Use `.count` to look for missing values.

*Extra credit: use `isnull()` to check for NaN values as well*

In [None]:
diamonds.count()

In [None]:
diamonds[diamonds.isnull()].count()

## 3. Impossible values...

Let's look for values that are formally legal, but don't make business sense. 
Start with `.describe()`

In [None]:
diamonds.describe()

In [None]:
diamonds[diamonds == 0].count()

## 4. Categories

Which columns might be categorical columns?

Choose one and generate a list of unique values and the number of records with each value.

Next, when you've confirmed that it has only a small number of unique values, turn it into a Pandas Categorical.

Replace the original column with the new Pandas Categorical column and check the dataframe's `dtypes`

*Extra credit: render a histogram for this column*

In [None]:
diamonds.dtypes

In [None]:
diamonds.cut.value_counts()

In [None]:
cat = pd.Categorical(diamonds.cut)
cat

In [None]:
diamonds['cut'] = cat

In [None]:
diamonds.dtypes

In [None]:
diamonds.cut.hist()

## 5. Feature transformation

Inspect the precision present in the x, y, and z columns.

Replace those features with versions rounded to 1 decimal place.

In [None]:
diamonds.x

In [None]:
for col in ['x','y','z']:
    diamonds[col] = diamonds[col].round(1)
    
diamonds

## 6. Ordering

Sort the dataframe by carat weight (lowest to highest)

In [None]:
diamonds = diamonds.sort_values('carat')
diamonds

## 7. Exporting transformed data

Write the new version of the dataset out to JSON.

Inspect the JSON (hint: it's a large file; the easiest way to take a look at the beginning is with the Linux `head` command. You can use `!` to run a Linux command, and the `-c numbytes` command-line parameter to read just `numbytes` from the file)

You'll notice something a little non-standard about the JSON output.

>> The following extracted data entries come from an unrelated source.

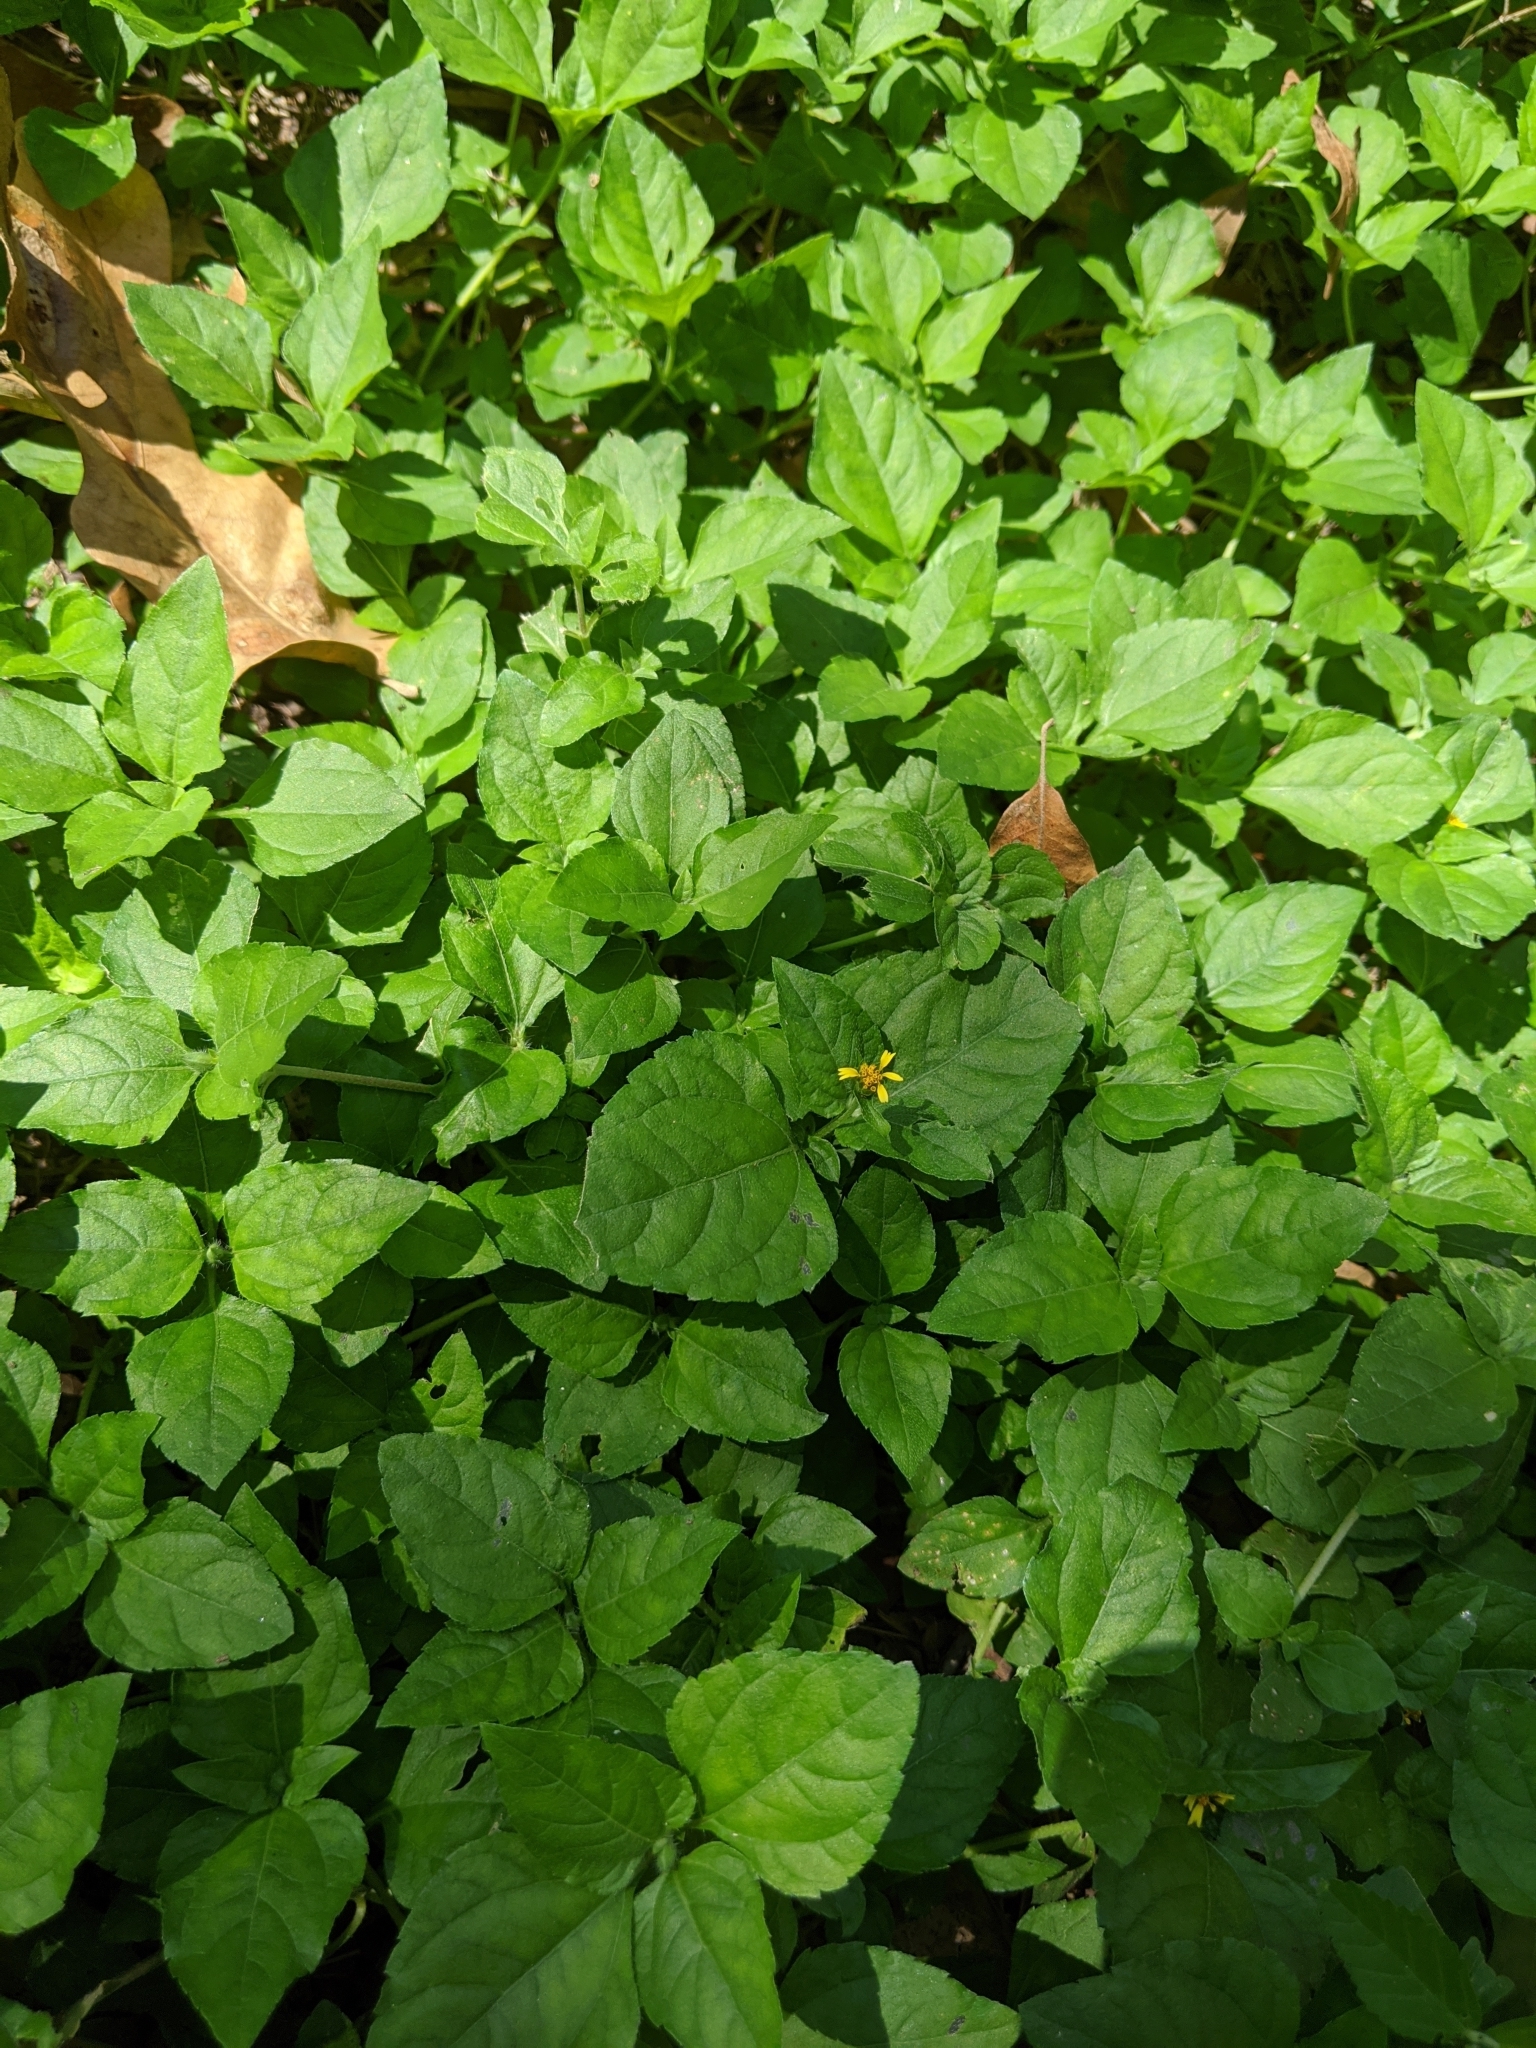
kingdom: Plantae
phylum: Tracheophyta
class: Magnoliopsida
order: Asterales
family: Asteraceae
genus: Calyptocarpus
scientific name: Calyptocarpus vialis
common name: Straggler daisy
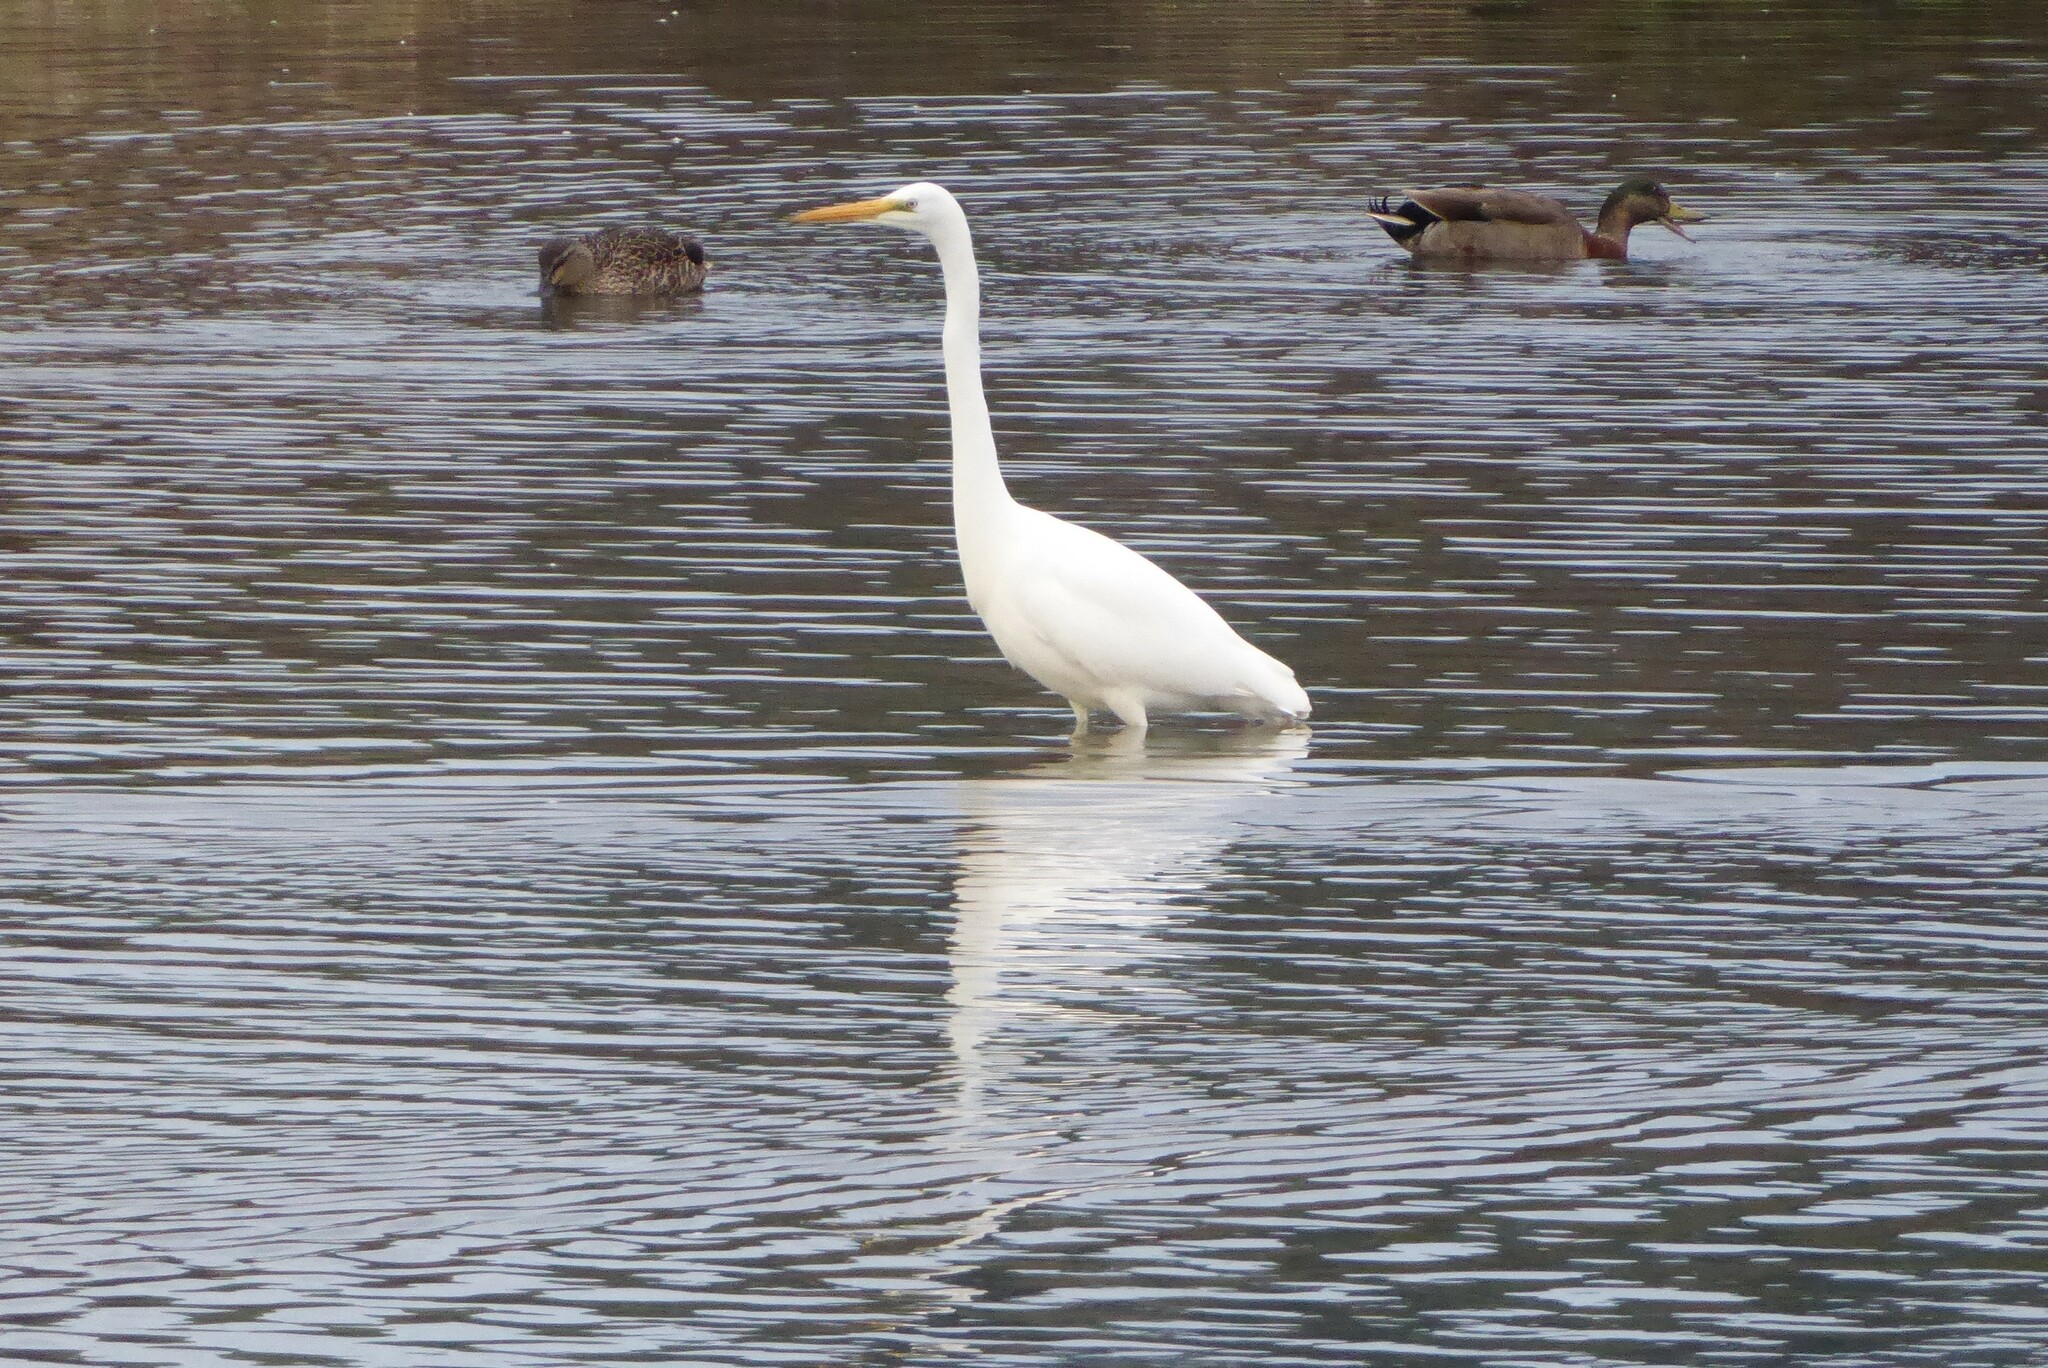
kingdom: Animalia
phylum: Chordata
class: Aves
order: Pelecaniformes
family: Ardeidae
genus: Ardea
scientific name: Ardea modesta
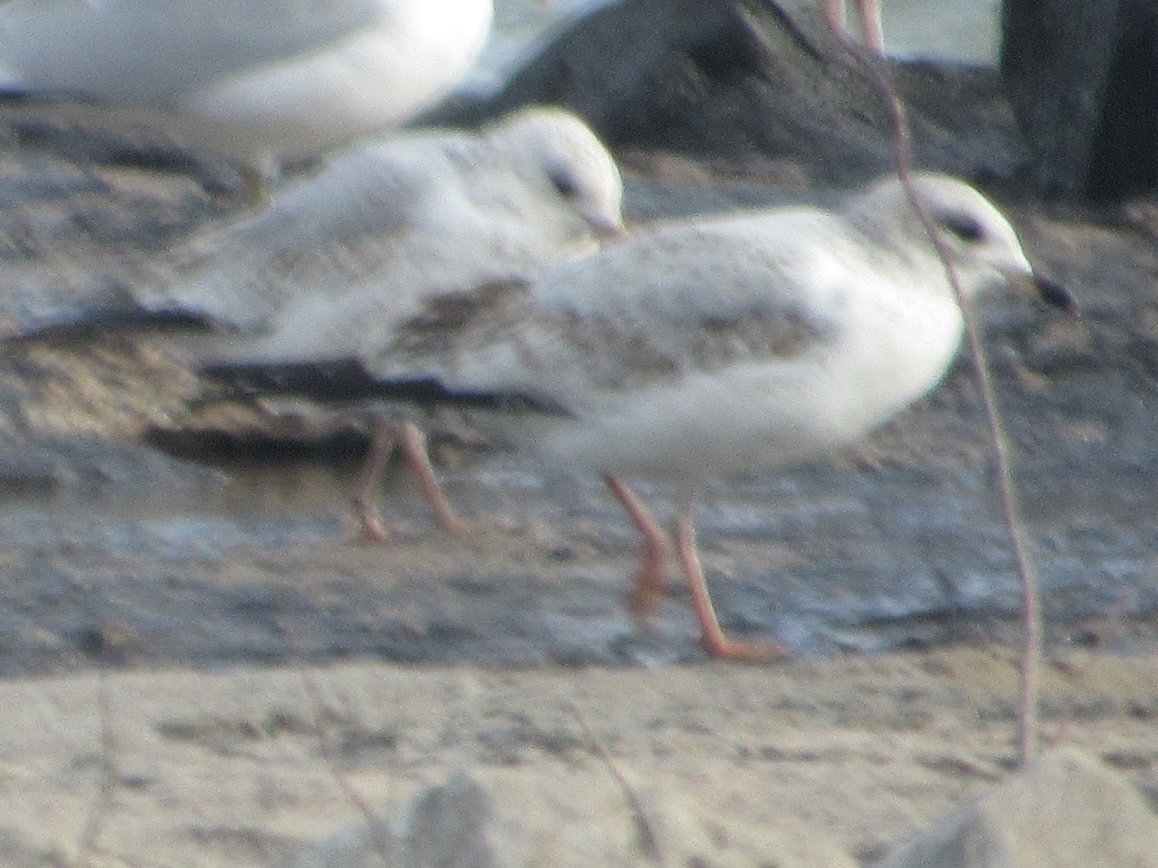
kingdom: Animalia
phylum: Chordata
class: Aves
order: Charadriiformes
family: Laridae
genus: Larus
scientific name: Larus delawarensis
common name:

Re-write the JSON output in the more common (REST-style) arrangement (hint: you just need to set one `kwarg` when you write out the file in order to make this change)

In [None]:
diamonds.to_json('diamonds.json')

In [None]:
! head -c 1000 diamonds.json

In [None]:
diamonds.to_json('diamonds.json', orient='records')

In [None]:
! head -c 1000 diamonds.json

## 8. Bucketing and exploring

Compute the stats for the data for each half-carat "bucket" of diamonds.

Specifically:
* Create a new column which contains the carat weight rounded to the nearest 0.5 carats
* For each bucket, find summary statistics for the numeric diamond properties
* *Extra credit: try to stack, unstack, or pivot so that the carat buckets and the stats are rows and only the numeric diamonds properties are columns*

In [None]:
diamonds.describe()

In [None]:
diamonds['carat_bucketed'] = (diamonds['carat']*10 // 5) / 2.0
diamonds

In [None]:
diamonds.groupby('carat_bucketed').describe()

In [None]:
diamonds.groupby('carat_bucketed').describe().stack()